### Your objective
The answer must be every line of the records below that contains the word "Chinese", copied out.

### Given information
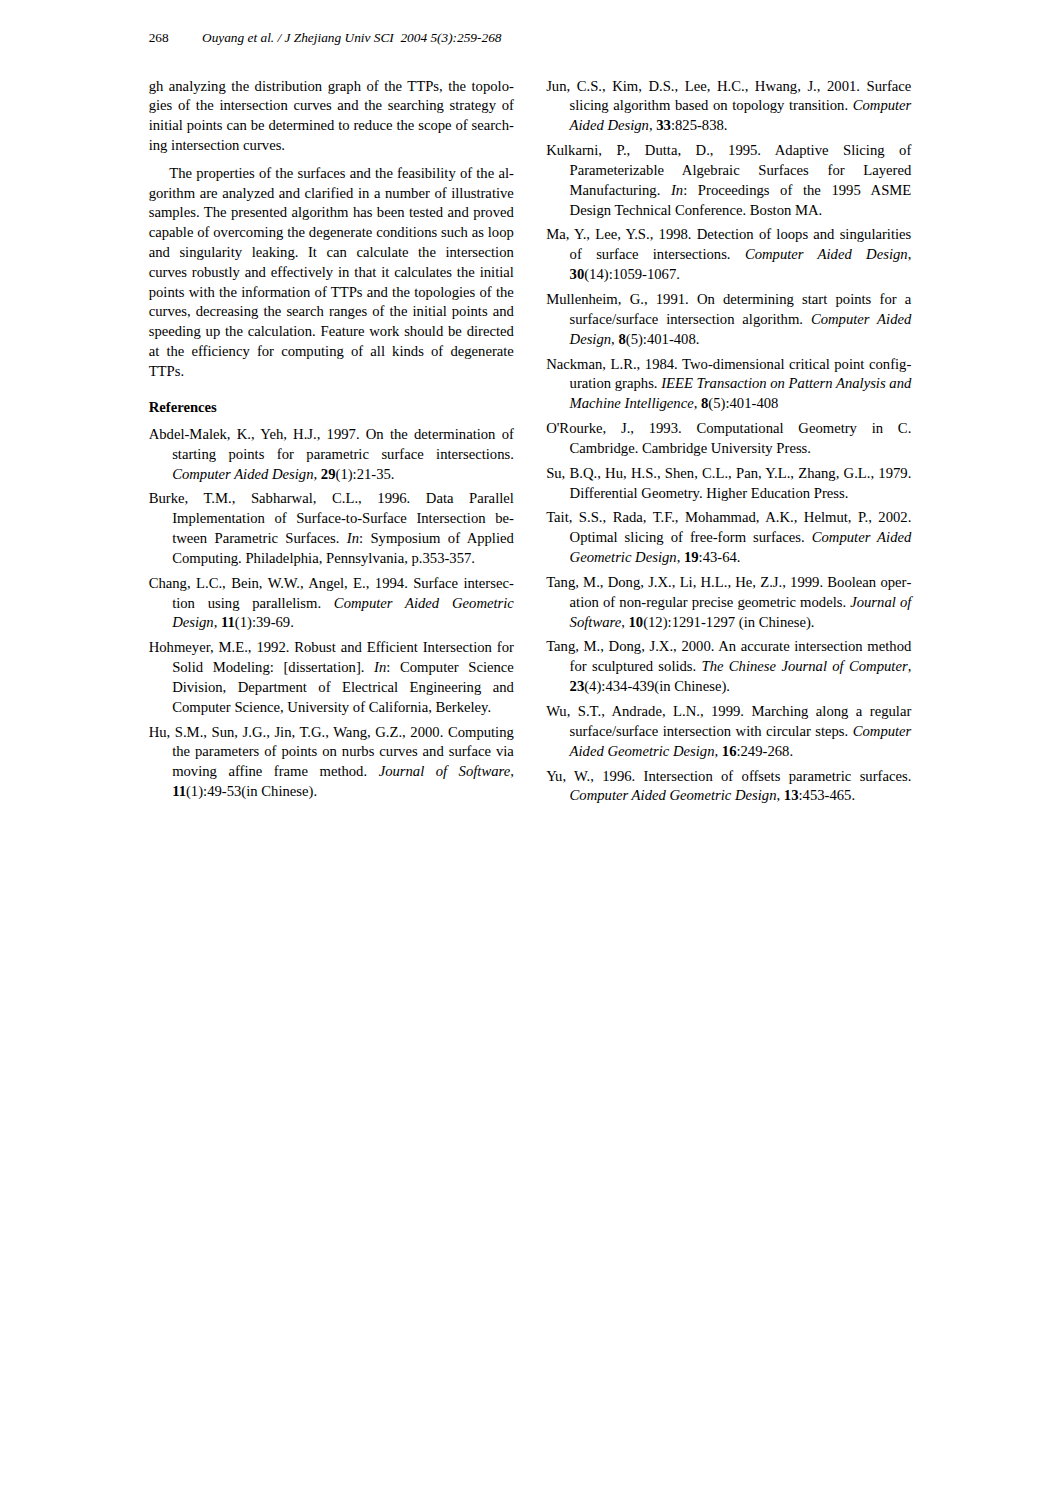268 Ouyang et al. / J Zhejiang Univ SCI 2004 5(3):259-268
gh analyzing the distribution graph of the TTPs, the topologies of the intersection curves and the searching strategy of initial points can be determined to reduce the scope of searching intersection curves.
The properties of the surfaces and the feasibility of the algorithm are analyzed and clarified in a number of illustrative samples. The presented algorithm has been tested and proved capable of overcoming the degenerate conditions such as loop and singularity leaking. It can calculate the intersection curves robustly and effectively in that it calculates the initial points with the information of TTPs and the topologies of the curves, decreasing the search ranges of the initial points and speeding up the calculation. Feature work should be directed at the efficiency for computing of all kinds of degenerate TTPs.
References
Abdel-Malek, K., Yeh, H.J., 1997. On the determination of starting points for parametric surface intersections. Computer Aided Design, 29(1):21-35.
Burke, T.M., Sabharwal, C.L., 1996. Data Parallel Implementation of Surface-to-Surface Intersection between Parametric Surfaces. In: Symposium of Applied Computing. Philadelphia, Pennsylvania, p.353-357.
Chang, L.C., Bein, W.W., Angel, E., 1994. Surface intersection using parallelism. Computer Aided Geometric Design, 11(1):39-69.
Hohmeyer, M.E., 1992. Robust and Efficient Intersection for Solid Modeling: [dissertation]. In: Computer Science Division, Department of Electrical Engineering and Computer Science, University of California, Berkeley.
Hu, S.M., Sun, J.G., Jin, T.G., Wang, G.Z., 2000. Computing the parameters of points on nurbs curves and surface via moving affine frame method. Journal of Software, 11(1):49-53(in Chinese).
Jun, C.S., Kim, D.S., Lee, H.C., Hwang, J., 2001. Surface slicing algorithm based on topology transition. Computer Aided Design, 33:825-838.
Kulkarni, P., Dutta, D., 1995. Adaptive Slicing of Parameterizable Algebraic Surfaces for Layered Manufacturing. In: Proceedings of the 1995 ASME Design Technical Conference. Boston MA.
Ma, Y., Lee, Y.S., 1998. Detection of loops and singularities of surface intersections. Computer Aided Design, 30(14):1059-1067.
Mullenheim, G., 1991. On determining start points for a surface/surface intersection algorithm. Computer Aided Design, 8(5):401-408.
Nackman, L.R., 1984. Two-dimensional critical point configuration graphs. IEEE Transaction on Pattern Analysis and Machine Intelligence, 8(5):401-408
O'Rourke, J., 1993. Computational Geometry in C. Cambridge. Cambridge University Press.
Su, B.Q., Hu, H.S., Shen, C.L., Pan, Y.L., Zhang, G.L., 1979. Differential Geometry. Higher Education Press.
Tait, S.S., Rada, T.F., Mohammad, A.K., Helmut, P., 2002. Optimal slicing of free-form surfaces. Computer Aided Geometric Design, 19:43-64.
Tang, M., Dong, J.X., Li, H.L., He, Z.J., 1999. Boolean operation of non-regular precise geometric models. Journal of Software, 10(12):1291-1297 (in Chinese).
Tang, M., Dong, J.X., 2000. An accurate intersection method for sculptured solids. The Chinese Journal of Computer, 23(4):434-439(in Chinese).
Wu, S.T., Andrade, L.N., 1999. Marching along a regular surface/surface intersection with circular steps. Computer Aided Geometric Design, 16:249-268.
Yu, W., 1996. Intersection of offsets parametric surfaces. Computer Aided Geometric Design, 13:453-465.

### Solution to the problem
Hu, S.M., Sun, J.G., Jin, T.G., Wang, G.Z., 2000. Computing the parameters of points on nurbs curves and surface via moving affine frame method. Journal of Software, 11(1):49-53(in Chinese).
Tang, M., Dong, J.X., Li, H.L., He, Z.J., 1999. Boolean operation of non-regular precise geometric models. Journal of Software, 10(12):1291-1297 (in Chinese).
Tang, M., Dong, J.X., 2000. An accurate intersection method for sculptured solids. The Chinese Journal of Computer, 23(4):434-439(in Chinese).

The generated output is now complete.